DISCUS SVP for economic & strategic analysis, David Ozgo, predicts 2016 will bring wholesaler realignment and consolidation in the US. In January, Southern Wine & Spirits announced plans to merge with Glazers and Breakthru Beverage Group, the result of a part-merger between alcoholic drinks wholesalers The Charmer Sunbelt Group and Wirtz Beverage, became operational at the start of the year. Following the DISCUS event, Nomura's Shackleton noted: "DISCUS sees consolidation improving the access to consumers." He added that Nomura had recently noted consolidation could lead to the "development of two more aligned systems in US wine and spirit wholesaling," which he believes could create efficiency gains for the industry.
The Millennial voyage of discovery is pushing innovation and premiumisation in the spirits segment, according to DISCUS. As well as new brands, we have recently seen long-established brands such as Diageo's Smirnoff, look to chase Millennial money. 2015's buzzword is set to continue into this year.
Craft and heritage
Whether you like the word or not, the craft movement continues to be a key contributor to the steady growth of the US spirits industry, says DISCUS. The number of micro-distilleries has gone from 92 in 2010 to around 750 in 2015, according to the trade group. But, Ozgo adds a word of caution: "Some will flourish, some will fail. Some will be acquired." On the overall heritage picture, consumer fascination with provenance looks to be "dovetailing with spirits' authentic heritage," he says.
Home run for home-trade
DISCUS predicts that delivery services will grow markedly in 2016. The likes of Drizly, Minibar and Amazon have been making great leaps to ensure home delivery meets consumer demands. From Drizly's recent partnership with food-focused social network Allrecipes to have both alcohol and ingredients delivered to the door, to Amazon's one-hour delivery service, drinking at home has never been so convenient for consumers to organise.

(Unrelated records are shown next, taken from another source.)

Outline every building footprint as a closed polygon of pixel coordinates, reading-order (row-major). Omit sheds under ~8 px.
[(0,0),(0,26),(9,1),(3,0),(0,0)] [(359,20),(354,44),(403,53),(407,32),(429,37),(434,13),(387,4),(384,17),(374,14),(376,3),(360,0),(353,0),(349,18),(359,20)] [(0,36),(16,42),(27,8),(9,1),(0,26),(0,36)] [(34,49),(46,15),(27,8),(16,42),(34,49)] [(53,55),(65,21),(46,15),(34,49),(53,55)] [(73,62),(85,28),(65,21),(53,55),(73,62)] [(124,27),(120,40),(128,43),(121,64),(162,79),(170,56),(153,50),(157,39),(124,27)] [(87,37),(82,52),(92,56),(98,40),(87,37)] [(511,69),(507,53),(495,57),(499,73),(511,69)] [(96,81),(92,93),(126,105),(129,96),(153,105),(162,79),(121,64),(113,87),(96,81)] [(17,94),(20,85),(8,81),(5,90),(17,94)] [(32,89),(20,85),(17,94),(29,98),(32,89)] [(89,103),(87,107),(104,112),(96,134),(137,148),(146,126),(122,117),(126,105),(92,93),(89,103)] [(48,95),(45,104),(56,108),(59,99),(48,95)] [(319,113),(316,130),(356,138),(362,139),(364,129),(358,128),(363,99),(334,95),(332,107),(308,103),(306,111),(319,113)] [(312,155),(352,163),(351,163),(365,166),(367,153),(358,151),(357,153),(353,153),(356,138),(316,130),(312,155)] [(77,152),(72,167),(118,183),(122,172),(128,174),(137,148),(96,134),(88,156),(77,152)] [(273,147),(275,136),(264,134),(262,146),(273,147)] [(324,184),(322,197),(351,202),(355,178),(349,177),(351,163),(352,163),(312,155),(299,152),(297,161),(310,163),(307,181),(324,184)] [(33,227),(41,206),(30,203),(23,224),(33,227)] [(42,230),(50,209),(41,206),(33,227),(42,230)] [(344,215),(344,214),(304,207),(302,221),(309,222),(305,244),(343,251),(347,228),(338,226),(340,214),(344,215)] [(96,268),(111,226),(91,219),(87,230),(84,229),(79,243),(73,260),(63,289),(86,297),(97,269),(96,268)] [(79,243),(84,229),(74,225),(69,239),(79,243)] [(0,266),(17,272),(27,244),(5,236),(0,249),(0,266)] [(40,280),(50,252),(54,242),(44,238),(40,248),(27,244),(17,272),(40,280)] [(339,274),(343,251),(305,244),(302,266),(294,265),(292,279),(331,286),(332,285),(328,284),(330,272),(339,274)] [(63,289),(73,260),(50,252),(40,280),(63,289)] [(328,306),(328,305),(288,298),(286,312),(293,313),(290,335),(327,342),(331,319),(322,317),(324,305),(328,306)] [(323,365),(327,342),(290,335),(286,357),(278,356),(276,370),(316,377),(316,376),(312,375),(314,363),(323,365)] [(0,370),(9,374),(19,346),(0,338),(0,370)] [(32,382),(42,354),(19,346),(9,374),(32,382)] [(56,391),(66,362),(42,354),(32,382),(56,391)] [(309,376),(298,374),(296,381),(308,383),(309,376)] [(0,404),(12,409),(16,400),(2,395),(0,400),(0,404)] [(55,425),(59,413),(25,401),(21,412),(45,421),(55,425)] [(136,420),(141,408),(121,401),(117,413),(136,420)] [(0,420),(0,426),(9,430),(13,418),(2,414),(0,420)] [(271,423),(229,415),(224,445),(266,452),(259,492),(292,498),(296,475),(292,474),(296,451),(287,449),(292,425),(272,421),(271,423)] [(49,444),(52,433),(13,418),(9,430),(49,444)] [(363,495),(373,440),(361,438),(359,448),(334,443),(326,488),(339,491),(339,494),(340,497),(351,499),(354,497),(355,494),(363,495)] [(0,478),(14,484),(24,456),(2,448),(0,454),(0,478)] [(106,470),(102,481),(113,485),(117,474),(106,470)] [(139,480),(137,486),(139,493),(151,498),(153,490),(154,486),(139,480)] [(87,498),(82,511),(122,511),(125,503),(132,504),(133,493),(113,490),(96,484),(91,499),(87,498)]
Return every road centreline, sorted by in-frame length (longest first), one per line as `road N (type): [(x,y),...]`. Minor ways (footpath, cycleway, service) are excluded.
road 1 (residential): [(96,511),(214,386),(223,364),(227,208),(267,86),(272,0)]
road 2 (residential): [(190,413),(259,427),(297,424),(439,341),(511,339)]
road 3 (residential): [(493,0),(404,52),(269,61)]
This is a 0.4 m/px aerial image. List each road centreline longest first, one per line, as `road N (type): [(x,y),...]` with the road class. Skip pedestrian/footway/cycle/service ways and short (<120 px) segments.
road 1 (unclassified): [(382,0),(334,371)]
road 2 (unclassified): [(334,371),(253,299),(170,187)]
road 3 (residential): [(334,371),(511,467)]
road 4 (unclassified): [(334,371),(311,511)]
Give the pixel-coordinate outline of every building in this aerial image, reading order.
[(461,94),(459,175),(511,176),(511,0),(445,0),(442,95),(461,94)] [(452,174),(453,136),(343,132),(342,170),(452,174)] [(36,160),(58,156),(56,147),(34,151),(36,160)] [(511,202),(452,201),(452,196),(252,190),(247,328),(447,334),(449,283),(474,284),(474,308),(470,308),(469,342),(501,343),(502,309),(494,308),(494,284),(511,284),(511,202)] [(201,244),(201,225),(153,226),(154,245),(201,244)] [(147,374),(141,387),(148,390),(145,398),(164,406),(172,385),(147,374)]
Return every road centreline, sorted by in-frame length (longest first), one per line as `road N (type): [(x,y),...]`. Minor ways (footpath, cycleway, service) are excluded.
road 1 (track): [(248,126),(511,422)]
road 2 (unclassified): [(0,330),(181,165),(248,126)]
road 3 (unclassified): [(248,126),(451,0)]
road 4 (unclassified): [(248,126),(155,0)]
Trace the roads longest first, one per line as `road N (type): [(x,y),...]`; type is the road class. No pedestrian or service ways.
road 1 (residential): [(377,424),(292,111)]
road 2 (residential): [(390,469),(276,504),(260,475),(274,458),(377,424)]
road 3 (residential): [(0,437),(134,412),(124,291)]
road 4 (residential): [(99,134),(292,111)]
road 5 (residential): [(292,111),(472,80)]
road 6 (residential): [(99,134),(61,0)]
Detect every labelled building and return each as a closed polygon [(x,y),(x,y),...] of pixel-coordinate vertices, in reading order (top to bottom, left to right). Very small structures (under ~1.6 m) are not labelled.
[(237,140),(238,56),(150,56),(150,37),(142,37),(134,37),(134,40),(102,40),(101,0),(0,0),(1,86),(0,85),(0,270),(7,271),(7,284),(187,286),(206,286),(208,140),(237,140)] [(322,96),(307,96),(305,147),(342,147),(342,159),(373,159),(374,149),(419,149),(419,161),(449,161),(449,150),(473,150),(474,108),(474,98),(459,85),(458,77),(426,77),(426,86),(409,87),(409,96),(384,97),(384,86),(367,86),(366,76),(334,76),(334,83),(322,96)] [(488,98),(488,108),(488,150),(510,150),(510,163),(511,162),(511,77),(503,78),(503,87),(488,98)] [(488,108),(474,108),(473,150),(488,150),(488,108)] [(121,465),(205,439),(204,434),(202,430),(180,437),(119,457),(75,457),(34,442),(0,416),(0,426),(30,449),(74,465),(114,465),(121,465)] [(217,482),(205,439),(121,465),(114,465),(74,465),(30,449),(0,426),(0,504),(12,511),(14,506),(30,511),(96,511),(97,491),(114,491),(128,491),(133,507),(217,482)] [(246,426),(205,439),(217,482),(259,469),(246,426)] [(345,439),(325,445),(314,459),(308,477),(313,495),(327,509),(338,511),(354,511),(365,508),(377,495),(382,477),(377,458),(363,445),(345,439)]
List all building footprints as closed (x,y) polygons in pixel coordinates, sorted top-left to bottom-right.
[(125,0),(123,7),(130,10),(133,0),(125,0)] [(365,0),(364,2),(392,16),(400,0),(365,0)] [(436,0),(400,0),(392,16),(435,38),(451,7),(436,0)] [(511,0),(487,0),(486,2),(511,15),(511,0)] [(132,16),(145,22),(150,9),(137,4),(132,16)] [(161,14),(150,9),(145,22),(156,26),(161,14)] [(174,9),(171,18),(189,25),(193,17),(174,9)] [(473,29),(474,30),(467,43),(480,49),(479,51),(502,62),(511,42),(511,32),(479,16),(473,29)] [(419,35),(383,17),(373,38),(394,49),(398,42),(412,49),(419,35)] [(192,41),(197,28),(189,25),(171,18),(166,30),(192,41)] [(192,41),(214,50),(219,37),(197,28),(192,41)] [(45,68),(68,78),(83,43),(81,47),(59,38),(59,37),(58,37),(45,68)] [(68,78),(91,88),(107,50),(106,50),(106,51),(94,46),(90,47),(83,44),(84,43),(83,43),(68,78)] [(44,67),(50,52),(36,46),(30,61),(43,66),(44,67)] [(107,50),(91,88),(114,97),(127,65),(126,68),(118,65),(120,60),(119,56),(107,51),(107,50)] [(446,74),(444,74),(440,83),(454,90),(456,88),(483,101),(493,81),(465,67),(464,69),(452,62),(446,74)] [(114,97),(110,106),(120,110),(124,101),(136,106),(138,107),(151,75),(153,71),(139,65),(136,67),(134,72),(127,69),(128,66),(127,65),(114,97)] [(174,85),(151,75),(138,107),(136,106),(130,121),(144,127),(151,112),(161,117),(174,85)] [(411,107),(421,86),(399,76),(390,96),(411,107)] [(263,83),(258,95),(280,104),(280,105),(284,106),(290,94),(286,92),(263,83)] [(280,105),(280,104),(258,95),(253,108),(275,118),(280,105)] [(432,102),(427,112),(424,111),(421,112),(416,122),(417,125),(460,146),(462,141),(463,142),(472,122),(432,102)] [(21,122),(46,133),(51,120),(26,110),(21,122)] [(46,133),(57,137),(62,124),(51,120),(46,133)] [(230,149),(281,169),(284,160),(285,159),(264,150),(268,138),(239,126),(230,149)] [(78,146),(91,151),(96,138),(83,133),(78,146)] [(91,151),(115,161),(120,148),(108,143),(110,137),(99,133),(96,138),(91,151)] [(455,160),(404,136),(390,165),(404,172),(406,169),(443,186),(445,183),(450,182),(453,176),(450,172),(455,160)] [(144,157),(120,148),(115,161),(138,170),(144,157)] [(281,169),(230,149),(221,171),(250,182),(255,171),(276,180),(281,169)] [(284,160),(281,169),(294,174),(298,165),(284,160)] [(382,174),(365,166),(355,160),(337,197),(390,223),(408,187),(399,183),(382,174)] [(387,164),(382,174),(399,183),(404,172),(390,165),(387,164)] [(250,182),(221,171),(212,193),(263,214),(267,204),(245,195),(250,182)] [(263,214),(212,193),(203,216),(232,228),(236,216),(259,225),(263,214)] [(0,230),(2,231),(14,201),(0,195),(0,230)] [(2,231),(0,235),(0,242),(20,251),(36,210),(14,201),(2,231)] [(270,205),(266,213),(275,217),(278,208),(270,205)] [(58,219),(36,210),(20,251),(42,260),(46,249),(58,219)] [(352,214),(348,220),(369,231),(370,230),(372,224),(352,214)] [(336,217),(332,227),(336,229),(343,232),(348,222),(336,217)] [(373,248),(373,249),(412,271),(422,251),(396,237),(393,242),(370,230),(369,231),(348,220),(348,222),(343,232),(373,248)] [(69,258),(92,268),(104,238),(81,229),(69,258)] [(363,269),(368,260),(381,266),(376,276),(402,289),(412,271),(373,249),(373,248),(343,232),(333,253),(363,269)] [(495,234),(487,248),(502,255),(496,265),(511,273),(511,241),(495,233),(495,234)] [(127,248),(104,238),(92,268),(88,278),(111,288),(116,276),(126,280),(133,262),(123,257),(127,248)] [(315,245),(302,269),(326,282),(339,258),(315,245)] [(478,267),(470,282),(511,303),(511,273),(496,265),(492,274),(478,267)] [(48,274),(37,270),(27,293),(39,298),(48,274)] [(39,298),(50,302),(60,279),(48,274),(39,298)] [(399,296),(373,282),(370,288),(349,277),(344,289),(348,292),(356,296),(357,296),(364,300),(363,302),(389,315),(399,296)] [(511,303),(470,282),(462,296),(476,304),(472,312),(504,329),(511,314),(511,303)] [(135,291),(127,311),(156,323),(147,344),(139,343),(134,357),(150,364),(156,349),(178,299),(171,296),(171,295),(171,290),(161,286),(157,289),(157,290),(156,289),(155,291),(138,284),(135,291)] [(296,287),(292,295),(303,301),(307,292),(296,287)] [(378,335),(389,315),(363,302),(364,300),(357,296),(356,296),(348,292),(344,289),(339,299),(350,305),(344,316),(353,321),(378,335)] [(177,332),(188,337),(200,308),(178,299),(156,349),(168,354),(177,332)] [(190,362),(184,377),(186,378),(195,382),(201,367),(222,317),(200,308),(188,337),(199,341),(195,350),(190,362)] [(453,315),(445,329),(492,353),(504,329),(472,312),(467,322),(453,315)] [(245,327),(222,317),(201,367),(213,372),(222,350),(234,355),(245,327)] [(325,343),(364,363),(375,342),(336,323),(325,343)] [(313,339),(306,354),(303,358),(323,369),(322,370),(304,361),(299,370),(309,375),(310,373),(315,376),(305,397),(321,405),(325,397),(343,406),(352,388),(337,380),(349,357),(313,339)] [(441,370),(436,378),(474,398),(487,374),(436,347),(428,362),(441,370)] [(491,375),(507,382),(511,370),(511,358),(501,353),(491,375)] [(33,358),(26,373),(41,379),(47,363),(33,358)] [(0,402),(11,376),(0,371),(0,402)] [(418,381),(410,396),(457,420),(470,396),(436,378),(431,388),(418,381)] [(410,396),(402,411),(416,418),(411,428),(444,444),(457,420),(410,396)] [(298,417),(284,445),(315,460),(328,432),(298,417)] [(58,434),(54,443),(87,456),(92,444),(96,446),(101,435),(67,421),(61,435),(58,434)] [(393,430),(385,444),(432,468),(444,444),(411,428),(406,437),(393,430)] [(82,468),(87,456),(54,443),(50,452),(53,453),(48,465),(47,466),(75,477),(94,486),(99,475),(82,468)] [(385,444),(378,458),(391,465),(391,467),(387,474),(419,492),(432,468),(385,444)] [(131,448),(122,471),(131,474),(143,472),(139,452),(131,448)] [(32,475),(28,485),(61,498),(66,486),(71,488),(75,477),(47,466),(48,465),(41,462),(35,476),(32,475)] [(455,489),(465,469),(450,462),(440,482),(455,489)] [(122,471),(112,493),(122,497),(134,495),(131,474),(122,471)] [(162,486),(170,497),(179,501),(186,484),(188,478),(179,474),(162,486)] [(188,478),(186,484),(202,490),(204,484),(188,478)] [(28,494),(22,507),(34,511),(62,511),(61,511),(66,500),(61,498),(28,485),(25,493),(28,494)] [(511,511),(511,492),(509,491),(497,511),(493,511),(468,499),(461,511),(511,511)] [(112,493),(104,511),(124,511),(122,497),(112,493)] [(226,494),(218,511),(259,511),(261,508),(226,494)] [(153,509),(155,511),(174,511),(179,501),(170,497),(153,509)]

The health debate will continue
New US dietary guidelines define moderate drinking as one drink per day for women and up to two per day for men. The Dietary Guidelines for Americans 2015-2020 document also outlines drink equivalents, which show how different strengths of beer, wine and spirits compare. And, of course, there's a section on calories. Above all, though, the guidelines show that moderate drinking can be part of a healthy adult diet.